Cuestionan efectividad en atención al representante José Fernando Castro
Colprensa
Bogotá

Luego de quedar al descubierto las deficiencias que hay en el Congreso de la República para atender situaciones de emergencia, congresistas y médicos que estuvieron muy cerca del representante José Fernando Castro cuando sufrió el infarto, se pronunciaron.

El médico que atendió al parlamentario en el Hospital Santa Clara de Bogotá, Alfonso Valencia, afirmó que “independientemente de lo que se haya hecho por el paciente, el desenlace iba a ser el mismo porque el doctor castro ya tenía una lesión neurológica grave; el problema es que claramente hay un desconocimiento de las redes de urgencias en Bogotá, porque primero lo llevaron a una clínica que es para atender partos (Emanuel)”.

El secretario de Salud, Héctor Zambrano, también opinó al respecto: “contrario a algunas versiones que dicen que la ambulancia tardó media hora en llegar, nosotros tenemos las grabaciones que constan que fueron sólo 13 minutos lo que se demoró. La llamada al 123 entró a las 11:59. Cuando la motoambulancia llegó al Congreso el representante ya había salido para el Hospital en un carro particular”.

Al llegar a la Clínica Emanuel, agregó Zambrano, “fue el médico de la motoambulancia quién entubó al doctor José Fernando Castro”.

Por su parte, el galeno de la motoambulancia, Jhon Alexander Segovia, aseguró que el protocolo de atención en este tipo de casos estima que el tiempo máximo en que debió llegar hasta el Congreso era de 4 minutos, “pero tardó 13 porque habían algunas marchas en el sector que impidieron que se movilizaran rápidamente”, indicó Segovia.

La impresión dentro del Senado también causó controversia. El enfermero del Senado, Humberto Elizalde, señaló que el cuerpo médico del Congreso cumplió cabalmente con su labor y que en ningún momento demostró negligencia.

“Los doctores de los consultorios de la Cámara de Representantes y del Senado, Rodrigo Botero y Gonzalo Gómez respectivamente, atendieron la emergencia de inmediato como lo muestran las mismas imágenes de televisión. Si esto no hubiese sido así el congresista no hubiese llegado vivo a la Clínica”, explicó Elizalde.

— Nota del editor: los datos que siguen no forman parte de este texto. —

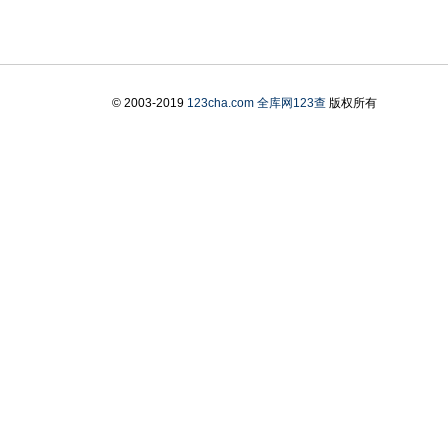
© 2003-2019
123cha.com
全库网123查
版权所有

El enfermero fue quién acudió cuando el médico Rodrigo Botero le solicitó una camilla, un desfibrilador y oxígeno, pero por la ubicación del consultorio del senado (en el sótano del capitolio) cuando él llegó con las herramientas ya estaban transportando al parlamentario al vehículo.

El médico del Congreso

El médico que atendió a Castro en el congreso, Rodrigo Botero, explicó: “Al medio día yo me encontraba atendiendo a la congresista Gilma López cuando recibí la notificación que una persona sufrió un mareo en la comisión sexta del Senado. Nunca me avisan que el paciente está en estado crítico, sin embargo yo salgo con los equipos básicos y con la enfermera”.

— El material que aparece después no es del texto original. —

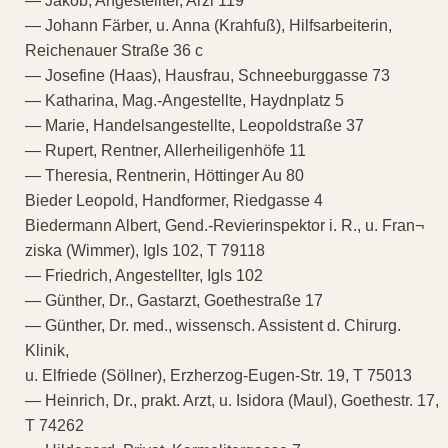
— Jakob, Angestellter, Arzl 119
— Johann Färber, u. Anna (Krahfuß), Hilfsarbeiterin,
Reichenauer Straße 36 c
— Josefine (Haas), Hausfrau, Schneeburggasse 73
— Katharina, Mag.-Angestellte, Haydnplatz 5
— Marie, Handelsangestellte, Leopoldstraße 37
— Rupert, Rentner, Allerheiligenhöfe 11
— Theresia, Rentnerin, Höttinger Au 80
Bieder Leopold, Handformer, Riedgasse 4
Biedermann Albert, Gend.-Revierinspektor i. R., u. Fran¬
ziska (Wimmer), Igls 102, T 79118
— Friedrich, Angestellter, Igls 102
— Günther, Dr., Gastarzt, Goethestraße 17
— Günther, Dr. med., wissensch. Assistent d. Chirurg.
Klinik,
u. Elfriede (Söllner), Erzherzog-Eugen-Str. 19, T 75013
— Heinrich, Dr., prakt. Arzt, u. Isidora (Maul), Goethestr. 17,
T 74262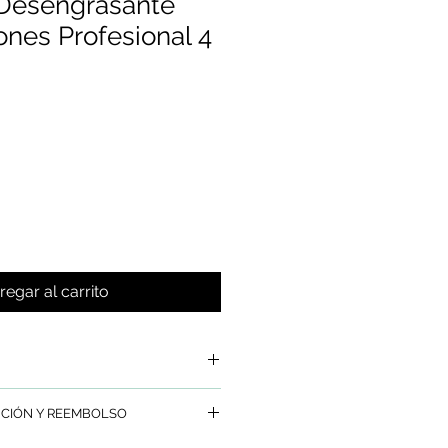
 Desengrasante
nes Profesional 4
regar al carrito
sante Embarcaciones Profesional
UCIÓN Y REEMBOLSO
uciedades incrustadas y restos de
s y acumulación de Grasas en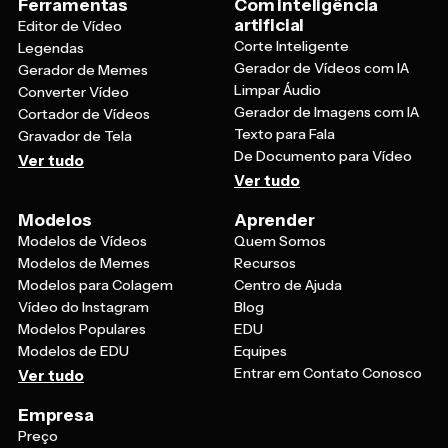
Ferramentas
Com inteligência
artificial
Editor de Vídeo
Corte Inteligente
Legendas
Gerador de Vídeos com IA
Gerador de Memes
Limpar Áudio
Converter Vídeo
Gerador de Imagens com IA
Cortador de Vídeos
Texto para Fala
Gravador de Tela
De Documento para Vídeo
Ver tudo
Ver tudo
Modelos
Aprender
Modelos de Vídeos
Quem Somos
Modelos de Memes
Recursos
Modelos para Colagem
Centro de Ajuda
Vídeo do Instagram
Blog
Modelos Populares
EDU
Modelos de EDU
Equipes
Entrar em Contato Conosco
Ver tudo
Empresa
Preço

Cuando llegó a la comisión sexta colaboró con las labores de reanimación, sin embargo, “insisto en la necesidad de una ambulancia que nunca llegó”, puntualizó.

El congresista Roy Barreras, indicó: “no tuvimos ni siquiera una camilla en la cual depositarlo para poder hacer los masajes cardiacos de la manera más adecuada, y nos tocó bajarlo cargado los cuatro pisos, haciéndole simultáneamente masajes y respiración boca a boca. No había una bala de oxígeno, no había un resucitador, un equipo de los que se necesitan mínimamente para atender estas emergencias, sino las manos solamente. Él duró 40 minutos sin oxígeno”.